Existential Music

That’s Rose Garden, sung by Lynn Anderson. It was a big, big hit back in 1970. It didn’t matter much what chart you were looking at, or what country the chart was in. Everybody everywhere dug this song. Everyone liked Lynn Anderson, too. What’s not to like? Remember, the higher the hair, the closer to God.

Lynn first got her head (and her hair) above water by singing on the Lawrence Welk show. I think Lawrence was less stiff when he’d been dead for five years than when he was on the tube. On reflection, perhaps I should reserve judgment. I’m not sure I’ve ever actually seen anything from that show. Maybe he was scintillating. I am beset by doubts, however. It was something that was on the tube in your grandmother’s nursing home recreation room.

There was a whole genre of entertainment back then that was full of girls who had won their high school talent shows and guys with men’s regular haircuts, standing in a gang, slightly in profile and swaying a bit while they sang, hitting the notes with the kind of halting precision of chickens pecking a toy piano. They never missed, but then again, they never aimed too high in the first place. Lynn had no more than the correct amount of sway to avoid running afoul of someone like Ed Sullivan’s sensibilities. She was a pro, through and through. They put a little X in gaffer’s tape on the stage where the cameras were going to be pointed, and you couldn’t have moved her off that spot with Mean Joe Greene. She looks right into the camera, a cheerful basilisk, and the notes come out just like the record and everyone goes home. Happy, maybe. I guess. Whatever.

It’s an interesting piece of songwriting. It was written by Joe South, who had himself quite a career in the biz. He was a jack of several trades. He’s playing bass on Dylan’s Blonde on Blonde album, guitar on Chain of Fools by Aretha Franklin, and guitar on Sounds of Silence album with S&G. No one blasted a wider scatter pattern of songwriting credits than he did, either. Who could you name who could write Rose Garden, Down in the Boondocks for Billy Joe Royal, something or other for Donnie Osmond, and Hush for Deep Purple?

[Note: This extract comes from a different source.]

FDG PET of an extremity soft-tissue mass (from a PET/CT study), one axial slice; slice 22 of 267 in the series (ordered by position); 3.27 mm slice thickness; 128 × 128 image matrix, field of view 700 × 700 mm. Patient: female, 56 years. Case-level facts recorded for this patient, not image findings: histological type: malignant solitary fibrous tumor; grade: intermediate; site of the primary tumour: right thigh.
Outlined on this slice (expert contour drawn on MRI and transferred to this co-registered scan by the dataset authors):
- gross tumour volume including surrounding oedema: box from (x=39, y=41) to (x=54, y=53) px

He said he was inspired by how far afield Bob Dylan went when he wrote songs. Moon, June, Spoon songs were all the rage before Dylan. Rose Garden reminds me of Wichita Lineman. They sound sorta square. But they ain’t. When they head to the bridge, she comes out with:

So smile for a while and let’s be jolly

Love shouldn’t be so melancholy

Satre got nothing on Joe.

Joe recorded it first. His version is unlistenable. It has the same sort of Phil Spector over-reverbed opening drumbeat of Boondocks, and he sings the lyrics so fast I think he wanted to go home early. But Lynn Anderson liked it, and told her producer, Glenn Sutton, that she wanted to cover it. He refused about a hundred times, and said it made no sense for a girl to sing it. Of course Glenn was also Lynn’s husband, and I can imagine just how she convinced him to relent. I picture the reverse of the auditions for backup singers for Ray Charles: If you wanna be a Raelette, you better let Ray.

Lotsa people covered the song in the intervening half-century. Martina McBride is still dining out on it, I think. Here’s something to make you lay your head down on your surrealistic pillow tonight and dream strange dreams:

That right there might be why when people ask me if I like country music, I answer in the affirmative. But I never specify what country.